> _Exercise instructions_: Report every line of the records below that contains the word "down".
*** Opening Extracted information ***
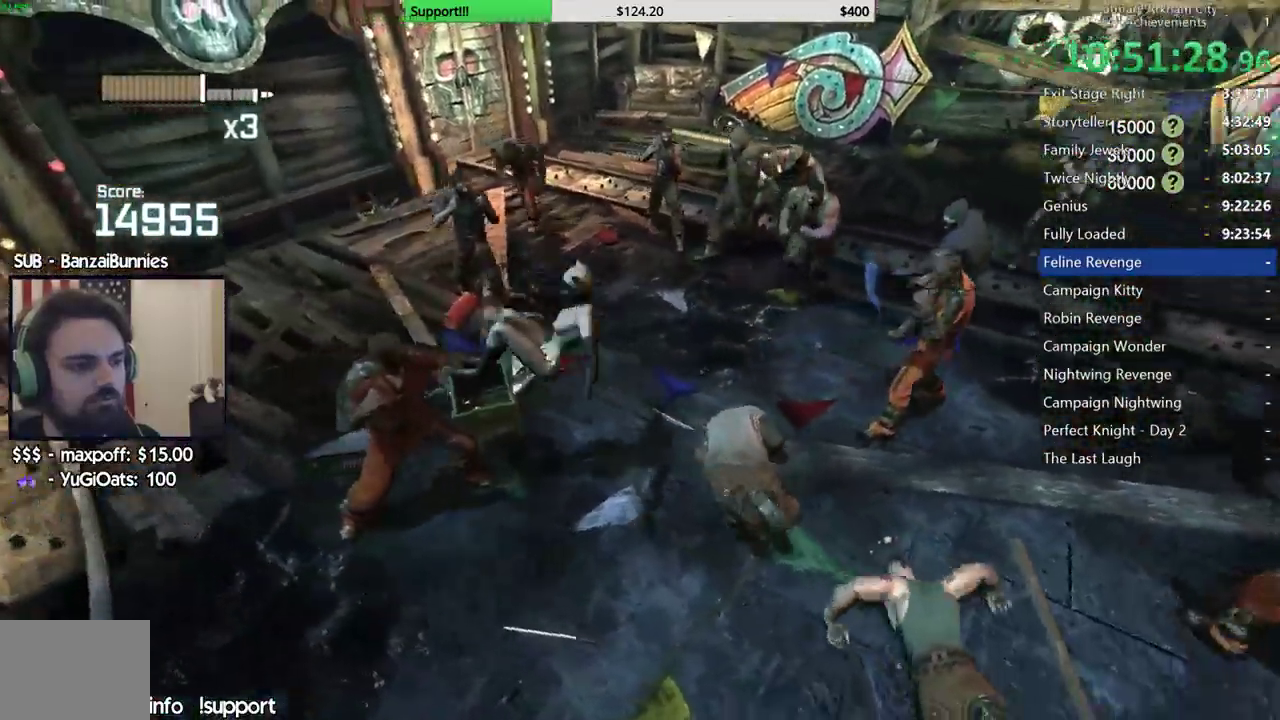
{"buttons": [], "left_stick": "up-left", "right_stick": "center", "events": [[133, "left_stick", "up-left"], [333, "X", "down"], [467, "X", "up"]]}
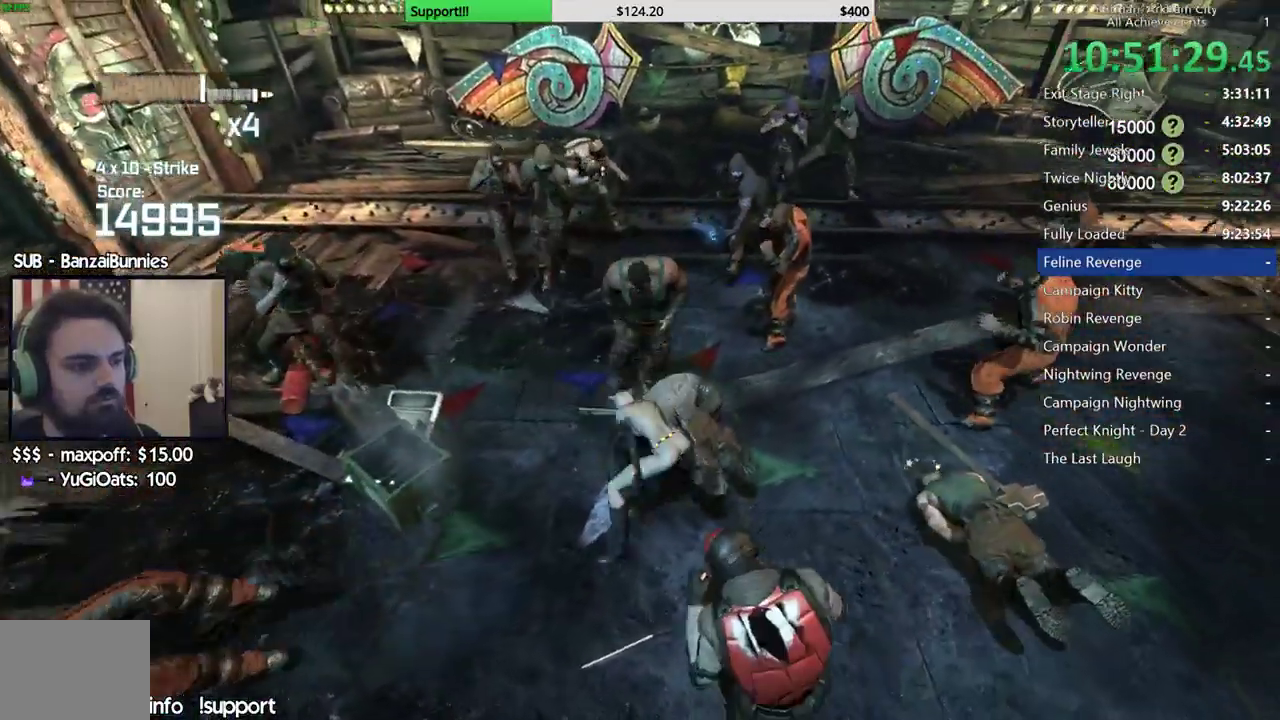
{"buttons": [], "left_stick": "up", "right_stick": "center", "events": [[100, "left_stick", "up"]]}
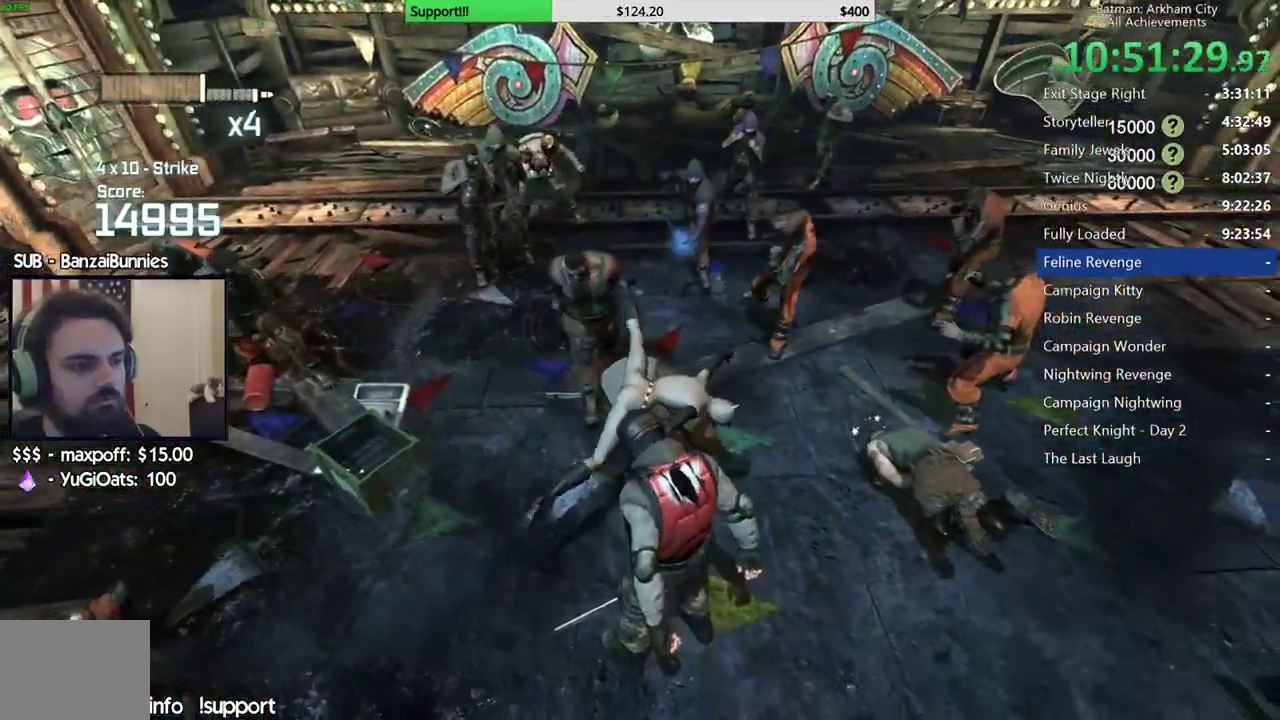
{"buttons": ["B", "Y"], "left_stick": "down", "right_stick": "center", "events": [[200, "left_stick", "down"], [317, "B", "down"], [333, "Y", "down"]]}
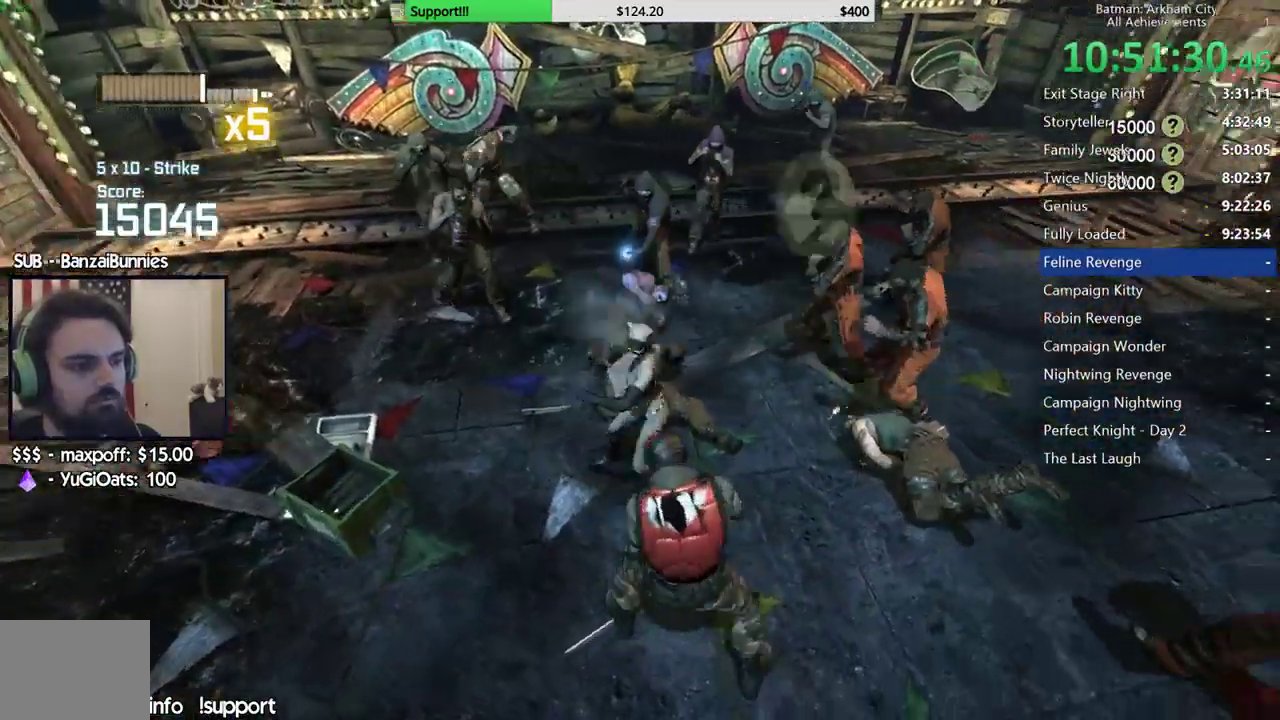
{"buttons": [], "left_stick": "down", "right_stick": "center", "events": [[17, "B", "up"], [17, "Y", "up"]]}
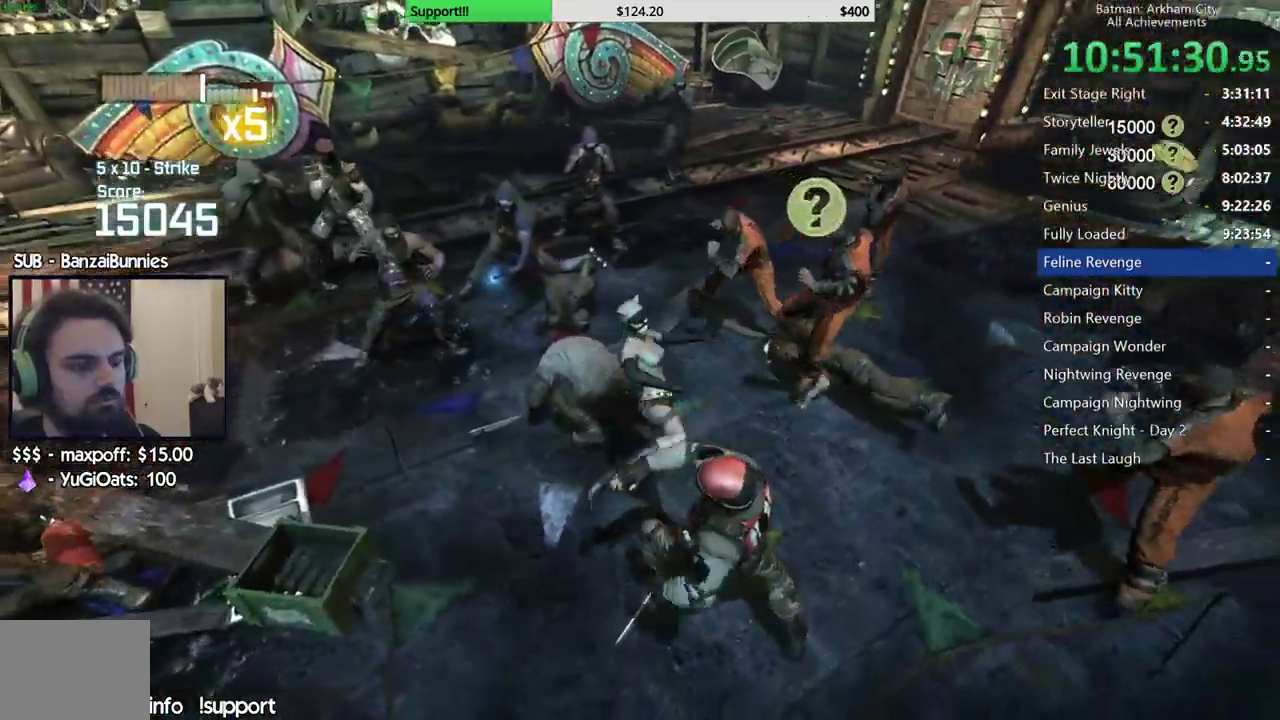
{"buttons": [], "left_stick": "center", "right_stick": "center", "events": [[100, "right_stick", "left"], [217, "left_stick", "center"], [267, "right_stick", "center"]]}
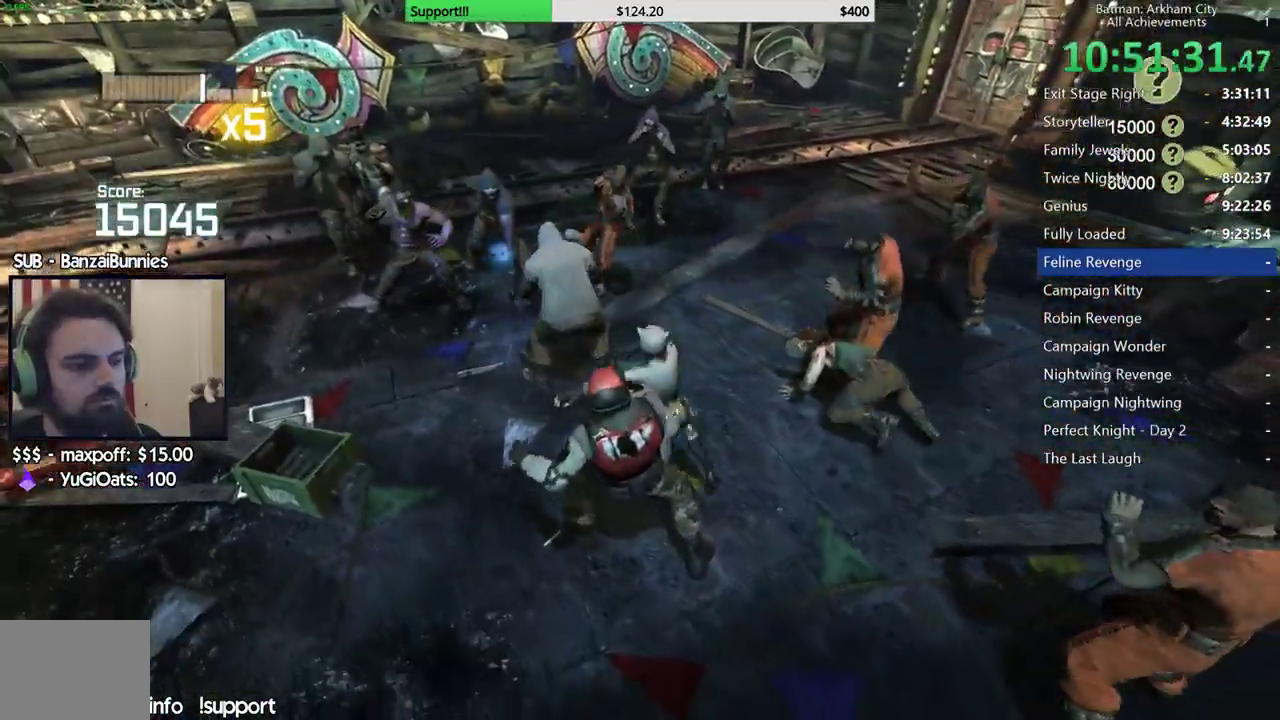
{"buttons": [], "left_stick": "center", "right_stick": "left", "events": [[100, "right_stick", "left"], [267, "right_stick", "center"], [450, "right_stick", "left"]]}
*** Closing Extracted information ***
> _Task output_:
{"buttons": [], "left_stick": "up-left", "right_stick": "center", "events": [[133, "left_stick", "up-left"], [333, "X", "down"], [467, "X", "up"]]}
{"buttons": ["B", "Y"], "left_stick": "down", "right_stick": "center", "events": [[200, "left_stick", "down"], [317, "B", "down"], [333, "Y", "down"]]}
{"buttons": [], "left_stick": "down", "right_stick": "center", "events": [[17, "B", "up"], [17, "Y", "up"]]}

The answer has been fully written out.